[START LISTED ENTRIES]
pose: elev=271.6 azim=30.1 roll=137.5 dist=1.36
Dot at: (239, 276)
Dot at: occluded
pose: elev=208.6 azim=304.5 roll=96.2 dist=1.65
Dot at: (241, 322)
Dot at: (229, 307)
[END LISTED ENTRIES]
[START LISTED ENTRIES]
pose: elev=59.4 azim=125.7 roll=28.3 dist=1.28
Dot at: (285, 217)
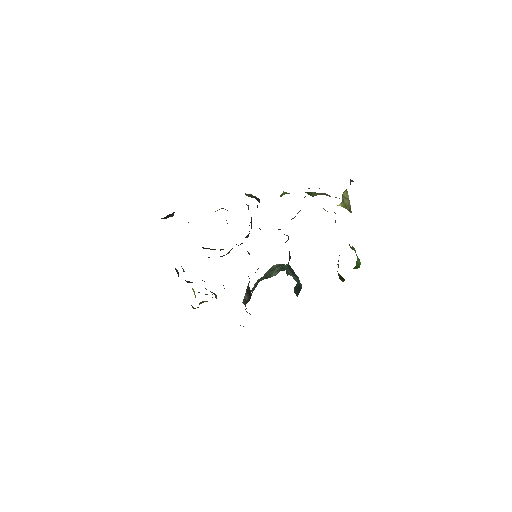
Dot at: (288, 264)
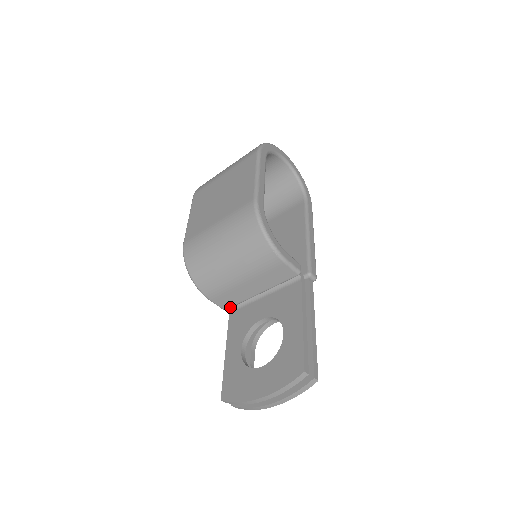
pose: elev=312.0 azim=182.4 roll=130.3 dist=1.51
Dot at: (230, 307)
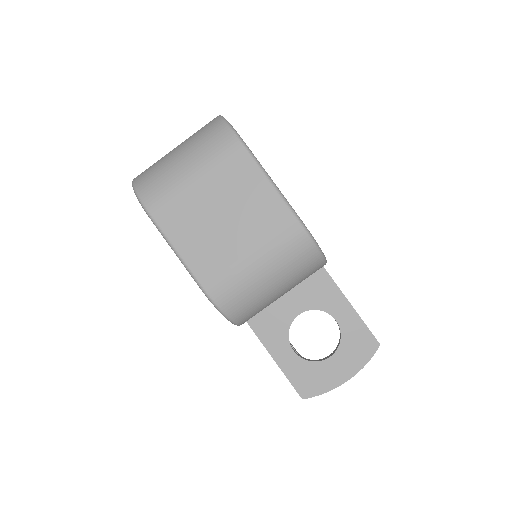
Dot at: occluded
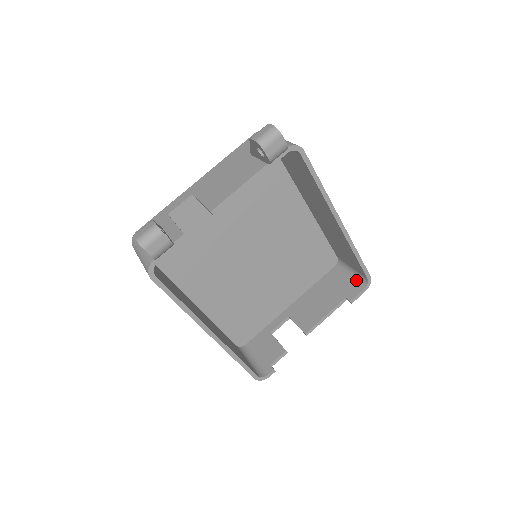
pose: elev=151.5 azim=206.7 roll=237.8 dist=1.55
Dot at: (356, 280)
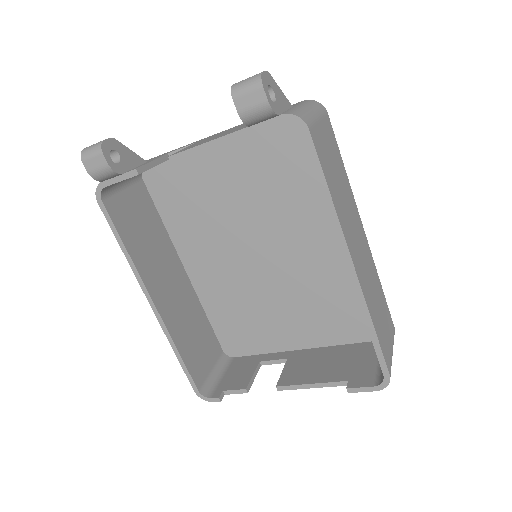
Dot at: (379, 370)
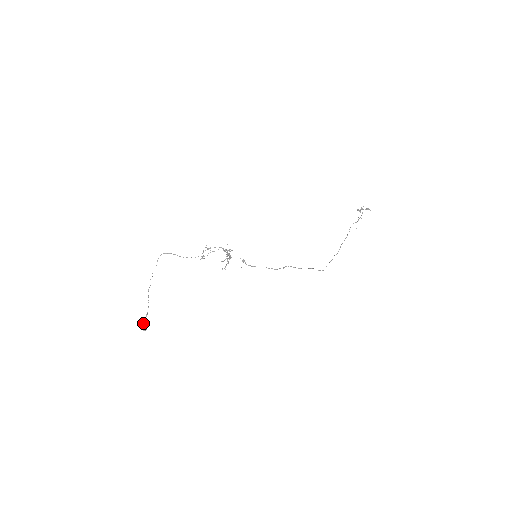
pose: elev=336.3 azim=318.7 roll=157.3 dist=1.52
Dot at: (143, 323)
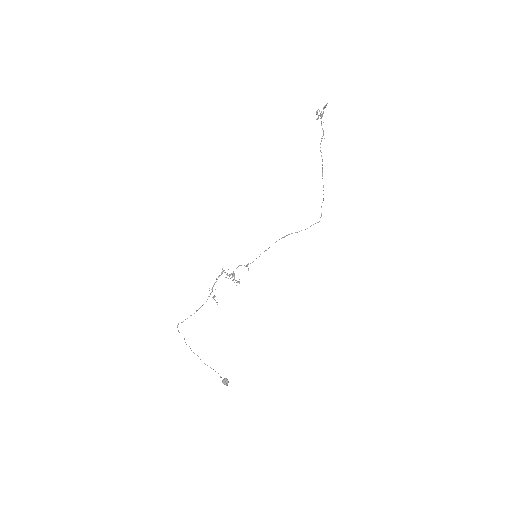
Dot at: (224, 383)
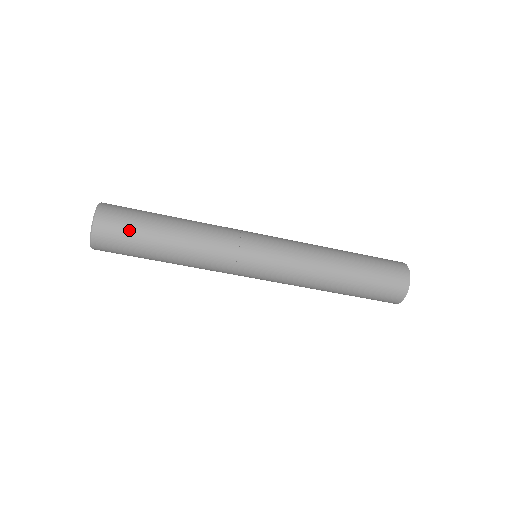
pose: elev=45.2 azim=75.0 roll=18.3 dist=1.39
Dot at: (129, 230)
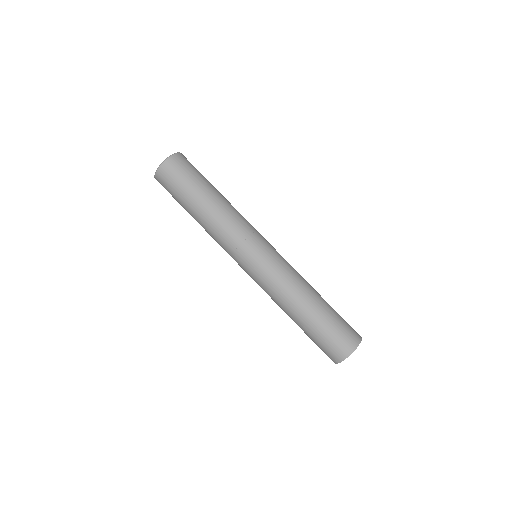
[END LISTED ENTRIES]
[START LISTED ENTRIES]
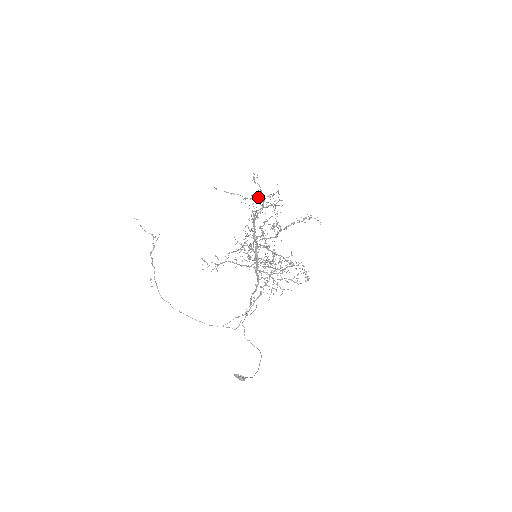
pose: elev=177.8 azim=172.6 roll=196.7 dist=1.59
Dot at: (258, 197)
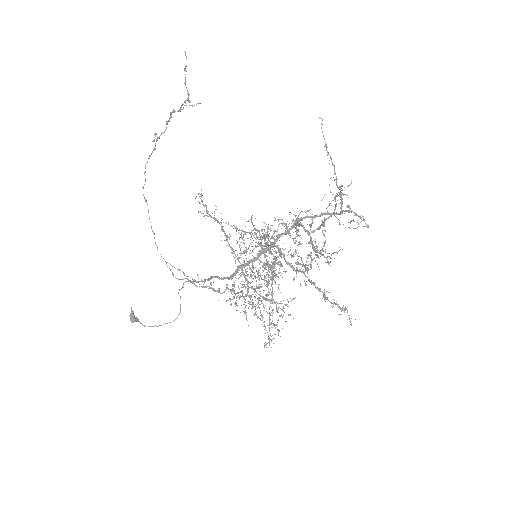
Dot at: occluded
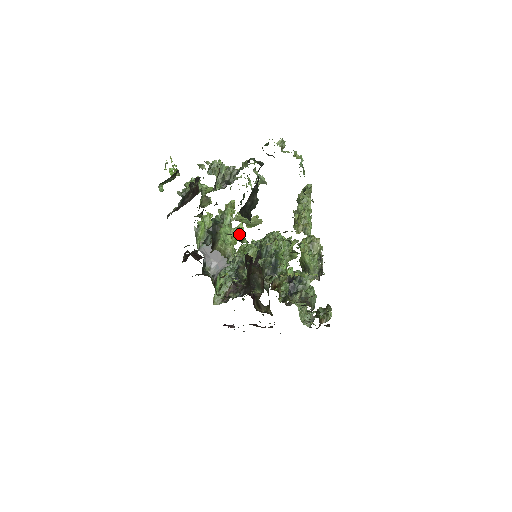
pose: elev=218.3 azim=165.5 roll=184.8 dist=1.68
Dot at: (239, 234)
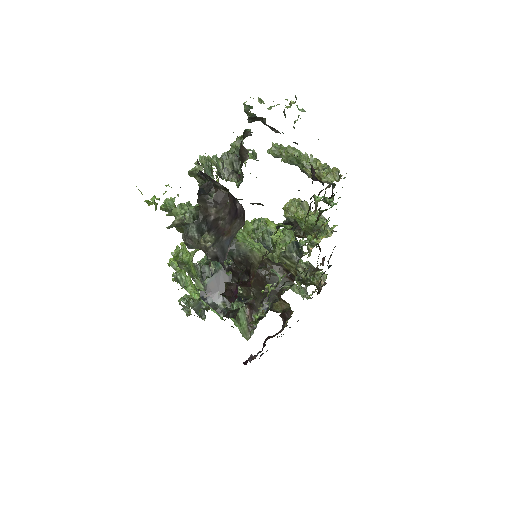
[END LISTED ENTRIES]
Copy the lines exactly, beginning at the line that contains "pose: elev=218.3 azim=165.5" and stopping after the line that contains "Dot at: (239, 234)".

pose: elev=218.3 azim=165.5 roll=184.8 dist=1.68
Dot at: (239, 234)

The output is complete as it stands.